*Passage for review*
◇ ◇ ◇ ◇
But more important than any of this, it seems, are the concerns of a few millionaires and mega-corporations. The very term "farm subsidies" conjures up images of sweet, ruddy-cheeked residents of Ambridge. In reality, the British subsidies crippling Hassan are overwhelmingly paid to people like Tate & Lyle (£120m of your taxes a year), Elizabeth Windsor (£1.2m) and that well-known pauper, the Duke of Westminster (£300,000). This is typical of the rich world: from the US to France, it's not only pigs that are feeding at our farm troughs.
This year, most of the world's politicians began to respond to public pressure - and the sheer, irrational lunacy of these subsidies - and began to put cuts seriously on the discussion table at Hong Kong. In the run-up to the meeting, the Bush administration even said it will reverse its obscene policy of doubling agricultural subsidies over the past decade and adopt huge cutbacks - with one condition: the European Union has to do the same. It was the biggest game of "Chicken" in human history, with Chirac and Bush eyeball-to-eyeball on top of their sports convertibles, waiting to see who would swerve first.
Well, the French swerved - hard. They have unequivocally, coldly ruled out the possibility of any further erosion of the CAP, and said "any change" will make them veto the EU negotiations.
They insist we must continue to subsidise each cow in Europe to the tune of $2 a day - more than Hassan and his family spend. The French agriculture minister, Christine Lagarde, airily dismissed the whole agriculture debate earlier this week, saying: "There's been a lot of work on agriculture but very, very little in those areas that are of real concern for developed nations."
The democratically elected leaders of Africa let out a sad guffaw: this is their first, second and third priority. Why are there no popular protests in France about their government knowingly prolonging the starvation of Africa? I would expect no better of the foul French right, but is the French left really so pickled in postmodernism and so hostile to any form of trade that they, too, cannot support the poorest people in the world?
◇ ◇ ◇ ◇
*To do*
A) Name each recipient of British farm subsidies that the passage on farm subsidies mentions, with the sum it gives for each.
B) Pick up the passage on farm subsidies after its last sentence and carry it on.

*Excerpted records*
◇ ◇ ◇ ◇
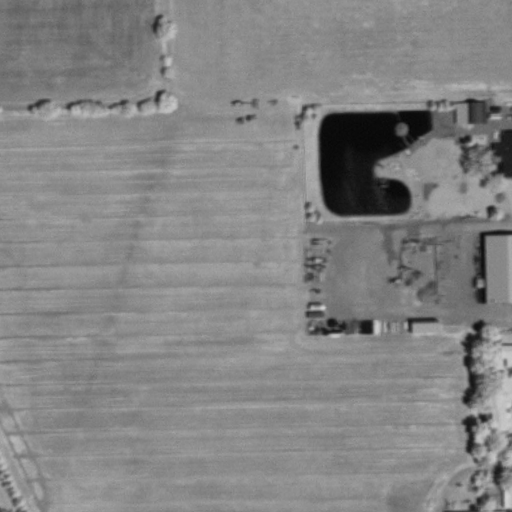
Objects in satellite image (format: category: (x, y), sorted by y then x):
building: (469, 110)
building: (503, 154)
building: (496, 267)
building: (505, 353)
building: (510, 448)
building: (506, 497)
building: (479, 511)
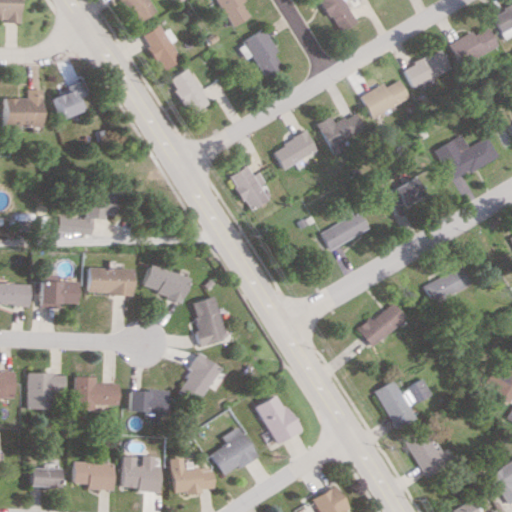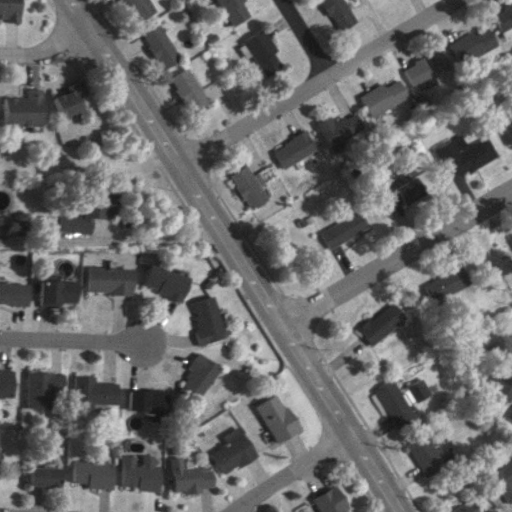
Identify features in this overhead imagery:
building: (134, 7)
building: (8, 10)
building: (229, 10)
building: (335, 13)
building: (503, 20)
road: (301, 38)
road: (9, 41)
building: (471, 44)
building: (156, 45)
building: (255, 51)
road: (45, 53)
building: (425, 67)
road: (29, 70)
road: (316, 81)
building: (182, 90)
building: (381, 96)
building: (62, 98)
building: (511, 105)
building: (18, 108)
building: (336, 128)
building: (291, 148)
building: (459, 154)
building: (244, 186)
building: (397, 192)
building: (87, 212)
building: (340, 228)
building: (509, 237)
road: (111, 238)
road: (235, 253)
road: (395, 255)
building: (105, 279)
building: (160, 281)
building: (441, 284)
building: (12, 292)
building: (53, 292)
building: (201, 319)
building: (375, 323)
road: (74, 340)
building: (195, 376)
building: (501, 377)
building: (5, 383)
building: (39, 387)
building: (415, 389)
building: (92, 392)
building: (144, 399)
building: (389, 403)
building: (509, 413)
building: (271, 417)
building: (421, 450)
building: (229, 451)
building: (136, 472)
road: (288, 472)
building: (89, 473)
building: (39, 475)
building: (186, 476)
building: (502, 480)
building: (325, 500)
building: (488, 510)
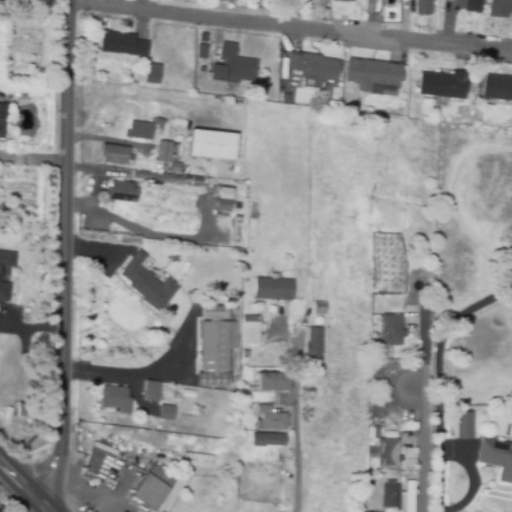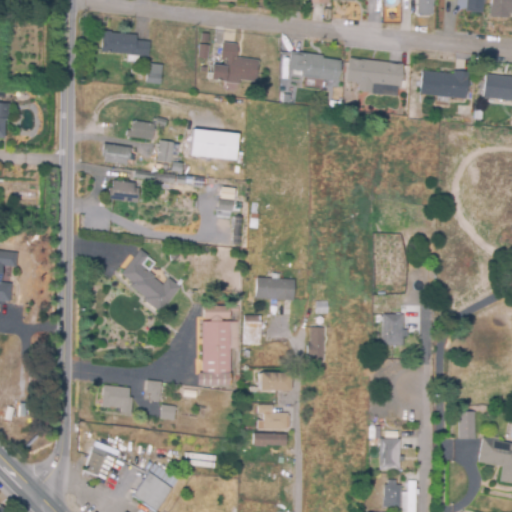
◇ ◇ ◇ ◇
*Your written answers*
A)
- Tate & Lyle: £120m a year
- Elizabeth Windsor: £1.2m
- The Duke of Westminster: £300,000

B)
Thanks in part to this obstructionism, it now looks as though Africa - and millions of Hassans - will be even worse off at the end of Hong Kong. The ideology of the WTO itself has actually struck further blows into Africa. Right now, we have a global economy where there are protective walls around the rich, and the poor are mostly left exposed to the economic elements. Most people in Africa - backed by aid agencies like Oxfam - believe this situation needs to be reversed. After all, every major Western country protected its industries in their infancy - remember the Corn Laws? - so how do we expect, say, Ghana to develop without doing the same?
But the WTO rejects all this evidence. They see protection for the rich and protection for the poor as equally bad. Any progress from the rich world has to be matched by a sacrifice from the poor world. And, when there's no progress from the rich world, let's force the poor to give something anyway. So although they have failed to force the rich countries to strip away their subsidies and tariffs, they are still pressing hard in Hong Kong for African governments to dismantle the few fleeting protections they have in place. The result? The few tariffs Uganda was able to erect on imports - to protect Hassan from dumped goods - face being whittled down. "Calling this a development round now," one Oxfam officer comments, "is a sick joke."
And as for Hassan... well, let's just hope none of his children gets ill. With rice prices depressed and distorted by our taxes, he can't afford to buy any medicine. Now, remind me again - why won't France slay its sacred, subsidised cows? And why is the WTO's ideology still standing?